In industrial induction heat processing of a strip material or slab material, the fixed interior heating cross sectional opening of a rectangular sheet inductor or a multi-turn inductor through which the material passes is sized to achieve a required process level of induced material heating. The strip or slab material may have an abnormal region, for example, where the leading (head) or trailing (tail) of the strip or slab is either not flat (that is, curved upward or downward) or the cross sectional thickness of the material is greater than the interior heating cross sectional opening of the inductor. For example as shown in FIG. 1(a) the abnormal region is the head end 90a of the material 90 (with normally constant thickness z3) curved upward to prevent passage of the material into the interior of inductor 11 with fixed cross sectional interior height z2 and positioned relative to the height of the curved head end of the material so that the curved head end would collide with the inductor and not pass within the inductor. An example of an abnormal region is shown in FIG. 1(b) and FIG. 1(c) where the abnormal region is the head end 90b of the material 90 having a maximum head end 90b thickness of z1 while the interior height z2 (in the Z-direction) of the required interior heating cross sectional opening z2 of rectangular sheet inductor 11 is less than z1 but greater than z3 which is the normally constant thickness of the strip or slab region to be induction heat treatment. In both examples the interior cross sectional opening of the inductor would be fixed for efficient induction heating of the material passing through the inductor. Therefore there is the need for a rectangular sheet inductor or a multi-turn inductor that can have a temporarily extendible cross sectional interior opening to allow an abnormal region of the material to pass through the inductor with return to a smaller interior cross sectional opening for efficient induction heating of the material outside of the abnormal region particularly in industrial processes where multiple strips or slabs are sequentially passing through the inductor.
In addition to the requirement to allow an abnormal region of the material to pass through the inductor, in some industrial induction heat processing of a strip or slab material such as a multiphase steel composition (for example dual phase steels, transformation induced plasticity (TRIP) steels, ferrite-bainite (FB) steels and complex phase (CP) steels) where the impedance of the (load) material varies as it passes through the rectangular sheet inductor or a multi-turn inductor, there is a need for load impedance match with the output of the induction power source supplying power to the inductor.
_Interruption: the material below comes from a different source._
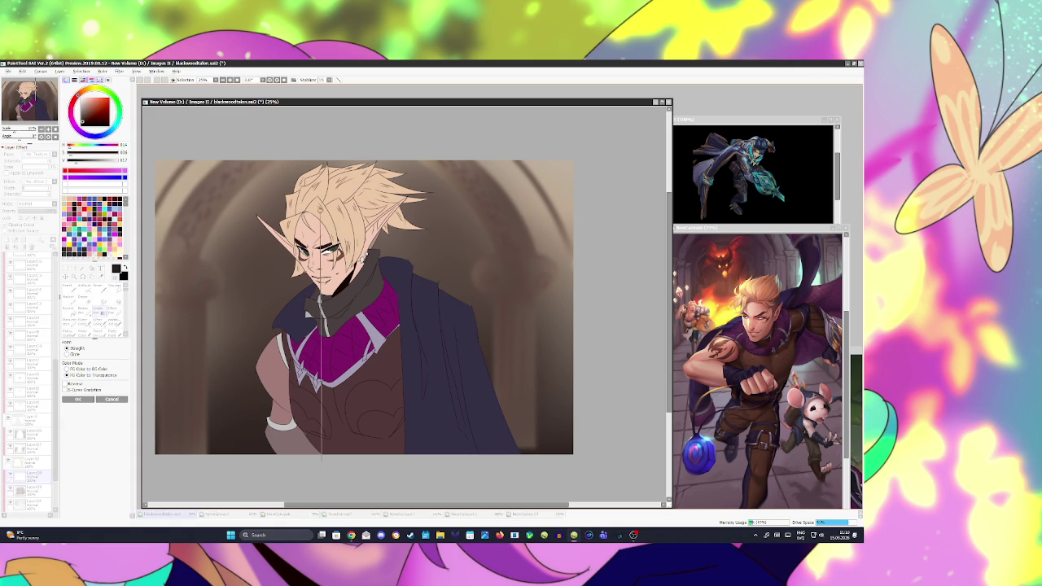
# - Apply the gradient, mirror the view to check composition, and select the layer above
pyautogui.press('Return')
Therefore there is the need for a rectangular sheet inductor or a multi-turn inductor that has an extendible cross sectional opening of the rectangular sheet inductor or a multi-turn inductor to allow an abnormal region of the material to pass through the inductor and to return to a smaller interior heating cross sectional opening and, either alternatively, or in combination therewith, to match load impedance of a material with varied electromagnetic properties by varying the cross sectional opening of the rectangular sheet inductor or a multi-turn inductor as the material passes through the inductor particularly when multiple strips or slabs are sequentially passing through the inductor and the change in the material's electromagnetic properties are randomly variable as the material passes through the inductor.
Where there is an industrial induction heating process that requires both increasing the interior cross sectional opening of the inductor for passage of an abnormal region of the material, and changing the interior cross sectional opening for variable load impedance matching there is the need for a rectangular sheet inductor or a multi-turn inductor to have separate features for performing each of these two functions.